Por eso vale la pena mirar afuera. Un estudio de las Cajas de Compensación y la Universidad San Sebastián, publicado incluso antes de que estallara el “caso licencias”, compara nuestra realidad con la de otros nueve países. Y la conclusión es demoledora: ninguno se parece a Chile.
En Francia, México o Uruguay, las licencias tienen un límite temporal de 365 días. En Colombia o Portugal, el monto del beneficio decrece con el tiempo. En Australia, se entrega un monto fijo según el perfil familiar del paciente. Y en los Países Bajos, el empleador paga el 100% del salario solo durante un periodo acotado, además de participar activamente en la reintegración del trabajador.

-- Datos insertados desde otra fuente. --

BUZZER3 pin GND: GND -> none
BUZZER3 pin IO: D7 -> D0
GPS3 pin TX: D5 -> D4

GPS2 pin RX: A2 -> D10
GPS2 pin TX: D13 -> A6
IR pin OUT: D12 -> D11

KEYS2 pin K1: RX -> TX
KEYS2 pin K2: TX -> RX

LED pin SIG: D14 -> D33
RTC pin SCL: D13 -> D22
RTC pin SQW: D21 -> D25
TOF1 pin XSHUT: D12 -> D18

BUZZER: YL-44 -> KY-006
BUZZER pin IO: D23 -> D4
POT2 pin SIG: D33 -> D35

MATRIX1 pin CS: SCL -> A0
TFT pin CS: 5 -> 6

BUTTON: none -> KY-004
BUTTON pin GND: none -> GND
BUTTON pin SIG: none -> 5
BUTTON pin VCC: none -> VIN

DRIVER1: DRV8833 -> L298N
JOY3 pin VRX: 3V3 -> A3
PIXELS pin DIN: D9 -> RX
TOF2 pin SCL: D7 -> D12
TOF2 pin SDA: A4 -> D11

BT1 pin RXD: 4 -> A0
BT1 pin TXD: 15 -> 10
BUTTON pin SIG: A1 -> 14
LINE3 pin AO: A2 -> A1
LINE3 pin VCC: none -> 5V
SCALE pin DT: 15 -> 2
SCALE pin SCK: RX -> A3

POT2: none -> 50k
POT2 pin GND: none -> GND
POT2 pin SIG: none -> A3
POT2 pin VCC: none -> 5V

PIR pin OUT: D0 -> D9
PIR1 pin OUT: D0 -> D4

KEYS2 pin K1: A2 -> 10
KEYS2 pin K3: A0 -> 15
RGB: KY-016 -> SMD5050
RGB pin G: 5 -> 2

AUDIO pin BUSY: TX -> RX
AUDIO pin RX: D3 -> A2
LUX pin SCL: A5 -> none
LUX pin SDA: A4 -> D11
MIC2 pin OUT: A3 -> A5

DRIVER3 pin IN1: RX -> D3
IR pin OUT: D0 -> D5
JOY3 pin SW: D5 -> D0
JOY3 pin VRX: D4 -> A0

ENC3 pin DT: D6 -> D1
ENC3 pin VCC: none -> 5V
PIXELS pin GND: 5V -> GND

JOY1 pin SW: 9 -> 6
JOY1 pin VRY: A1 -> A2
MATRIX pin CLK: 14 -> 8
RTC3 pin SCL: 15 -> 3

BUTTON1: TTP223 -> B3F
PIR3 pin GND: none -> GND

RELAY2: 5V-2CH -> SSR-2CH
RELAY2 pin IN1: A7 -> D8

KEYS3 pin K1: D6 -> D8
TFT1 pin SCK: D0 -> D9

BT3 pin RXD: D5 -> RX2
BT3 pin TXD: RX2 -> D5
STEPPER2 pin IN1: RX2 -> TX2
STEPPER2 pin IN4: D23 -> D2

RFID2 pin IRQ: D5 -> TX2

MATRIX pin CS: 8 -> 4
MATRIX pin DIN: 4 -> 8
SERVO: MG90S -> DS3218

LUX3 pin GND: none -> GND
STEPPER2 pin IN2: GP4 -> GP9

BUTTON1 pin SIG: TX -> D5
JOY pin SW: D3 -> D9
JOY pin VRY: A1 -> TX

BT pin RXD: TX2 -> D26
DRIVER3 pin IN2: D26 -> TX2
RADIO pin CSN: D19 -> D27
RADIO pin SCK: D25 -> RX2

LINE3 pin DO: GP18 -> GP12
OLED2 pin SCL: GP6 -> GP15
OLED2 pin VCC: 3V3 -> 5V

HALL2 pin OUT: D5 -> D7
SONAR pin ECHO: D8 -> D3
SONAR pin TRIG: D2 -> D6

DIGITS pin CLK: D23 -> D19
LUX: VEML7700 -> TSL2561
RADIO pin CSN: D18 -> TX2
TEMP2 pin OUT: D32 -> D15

En todas esas experiencias hay una lógica común: establecer criterios objetivos, promover el regreso al trabajo, y evitar que el subsidio se transforme en una alternativa permanente a la actividad laboral.
Hoy, en cambio, lo que existe, es una bolsa común sin dueño, donde todos sacan y nadie pone. Médicos que emiten licencias sin límite. Empleadores que se desentienden. Trabajadores que extienden su reposo hasta donde convenga. Y un Estado que paga, mientras el déficit del sistema crece sin control.
Esto nos obliga a mirar el sistema. No se trata de castigar al enfermo. Se trata de recuperar el sentido de lo que este beneficio debiera ser: una herramienta de cuidado y protección, no una grieta para sacar ventaja. Porque si seguimos financiando lo que no corresponde con lo que no tenemos, más temprano que tarde, nos quedaremos sin salud… y sin sistema. Entonces, será demasiado tarde.